RECORD EXTRACTS:
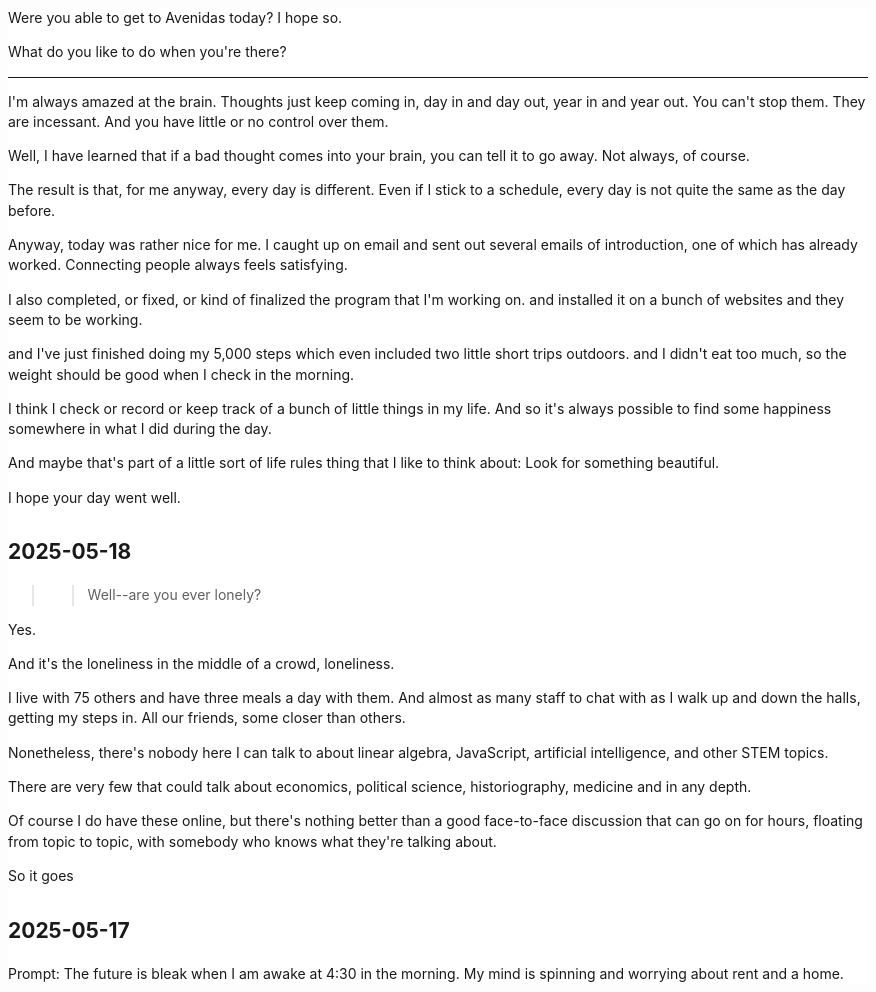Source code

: Were you able to get to Avenidas today? I hope so.

What do you like to do when you're there?

---

I'm always amazed at the brain. Thoughts just keep coming in, day in and day out, year in and year out. You can't stop them. They are incessant. And you have little or no control over them.

Well, I have learned that if a bad thought comes into your brain, you can tell it to go away. Not always, of course.

The result is that, for me anyway, every day is different. Even if I stick to a schedule, every day is not quite the same as the day before.

Anyway, today was rather nice for me. I caught up on email and sent out several emails of introduction, one of which has already worked. Connecting people always feels satisfying.

I also completed, or fixed, or kind of finalized the program that I'm working on. and installed it on a bunch of websites and they seem to be working.

and I've just finished doing my 5,000 steps which even included two little short trips outdoors. and I didn't eat too much, so the weight should be good when I check in the morning.

I think I check or record or keep track of a bunch of little things in my life. And so it's always possible to find some happiness somewhere in what I did during the day.

And maybe that's part of a little sort of life rules thing that I like to think about: Look for something beautiful.

I hope your day went well.

## 2025-05-18

>> Well--are you ever lonely?
>>

Yes.

And it's the loneliness in the middle of a crowd, loneliness.

I live with 75 others and have three meals a day with them. And almost as many staff to chat with as I walk up and down the halls, getting my steps in.  All our friends, some closer than others.

Nonetheless, there's nobody here I can talk to about linear algebra, JavaScript, artificial intelligence, and other STEM topics.

There are very few that could talk about economics, political science, historiography, medicine and in any depth.

Of course I do have these online, but there's nothing better than a good face-to-face discussion that can go on for hours, floating from topic to topic, with somebody who knows what they're talking about.

So it goes

## 2025-05-17

Prompt: The future is bleak when I am awake at 4:30 in the morning.  My mind is spinning and worrying about rent and a home.
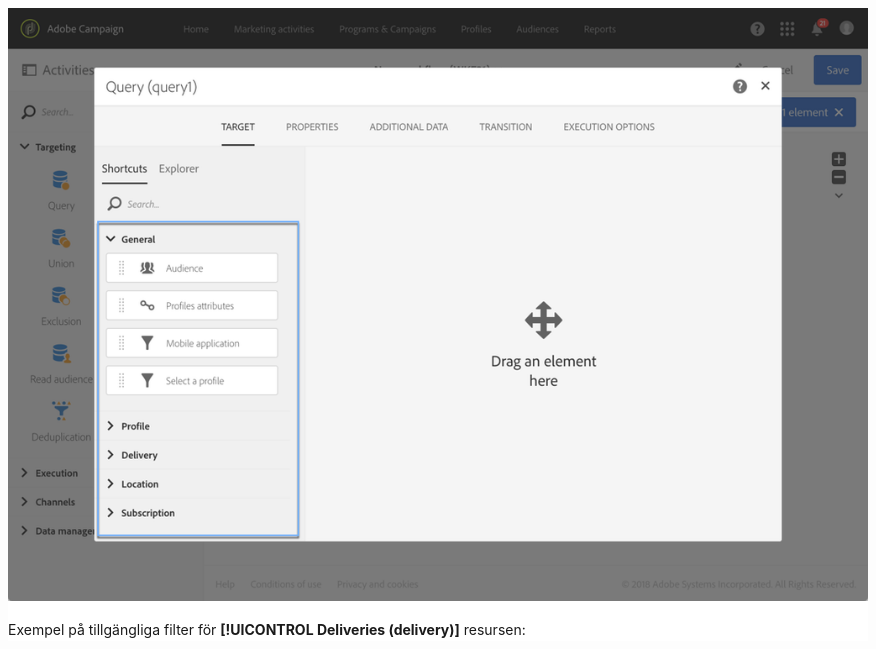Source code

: ![](assets/targeting_dimension4.png)

Exempel på tillgängliga filter för **[!UICONTROL Deliveries (delivery)]** resursen:

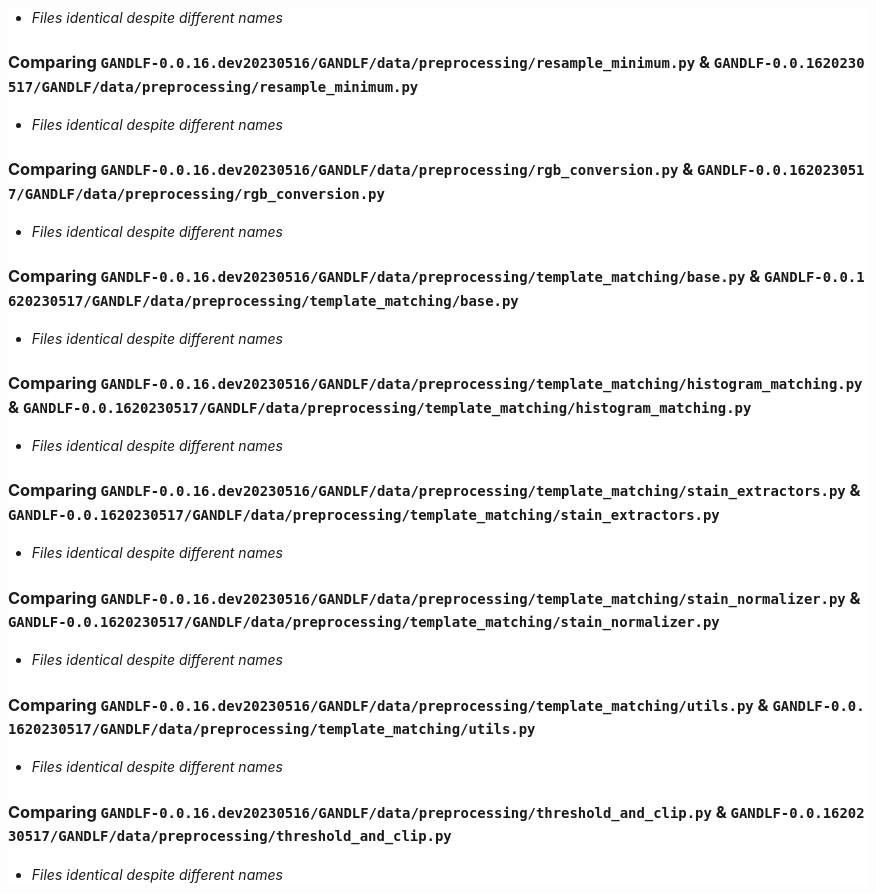  * *Files identical despite different names*

### Comparing `GANDLF-0.0.16.dev20230516/GANDLF/data/preprocessing/resample_minimum.py` & `GANDLF-0.0.1620230517/GANDLF/data/preprocessing/resample_minimum.py`

 * *Files identical despite different names*

### Comparing `GANDLF-0.0.16.dev20230516/GANDLF/data/preprocessing/rgb_conversion.py` & `GANDLF-0.0.1620230517/GANDLF/data/preprocessing/rgb_conversion.py`

 * *Files identical despite different names*

### Comparing `GANDLF-0.0.16.dev20230516/GANDLF/data/preprocessing/template_matching/base.py` & `GANDLF-0.0.1620230517/GANDLF/data/preprocessing/template_matching/base.py`

 * *Files identical despite different names*

### Comparing `GANDLF-0.0.16.dev20230516/GANDLF/data/preprocessing/template_matching/histogram_matching.py` & `GANDLF-0.0.1620230517/GANDLF/data/preprocessing/template_matching/histogram_matching.py`

 * *Files identical despite different names*

### Comparing `GANDLF-0.0.16.dev20230516/GANDLF/data/preprocessing/template_matching/stain_extractors.py` & `GANDLF-0.0.1620230517/GANDLF/data/preprocessing/template_matching/stain_extractors.py`

 * *Files identical despite different names*

### Comparing `GANDLF-0.0.16.dev20230516/GANDLF/data/preprocessing/template_matching/stain_normalizer.py` & `GANDLF-0.0.1620230517/GANDLF/data/preprocessing/template_matching/stain_normalizer.py`

 * *Files identical despite different names*

### Comparing `GANDLF-0.0.16.dev20230516/GANDLF/data/preprocessing/template_matching/utils.py` & `GANDLF-0.0.1620230517/GANDLF/data/preprocessing/template_matching/utils.py`

 * *Files identical despite different names*

### Comparing `GANDLF-0.0.16.dev20230516/GANDLF/data/preprocessing/threshold_and_clip.py` & `GANDLF-0.0.1620230517/GANDLF/data/preprocessing/threshold_and_clip.py`

 * *Files identical despite different names*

ABOUT THIS TASK:
Please give, as a single number with nothing added, the count of lines in the records that contain the word "your".

EXERCISE RESULT:
2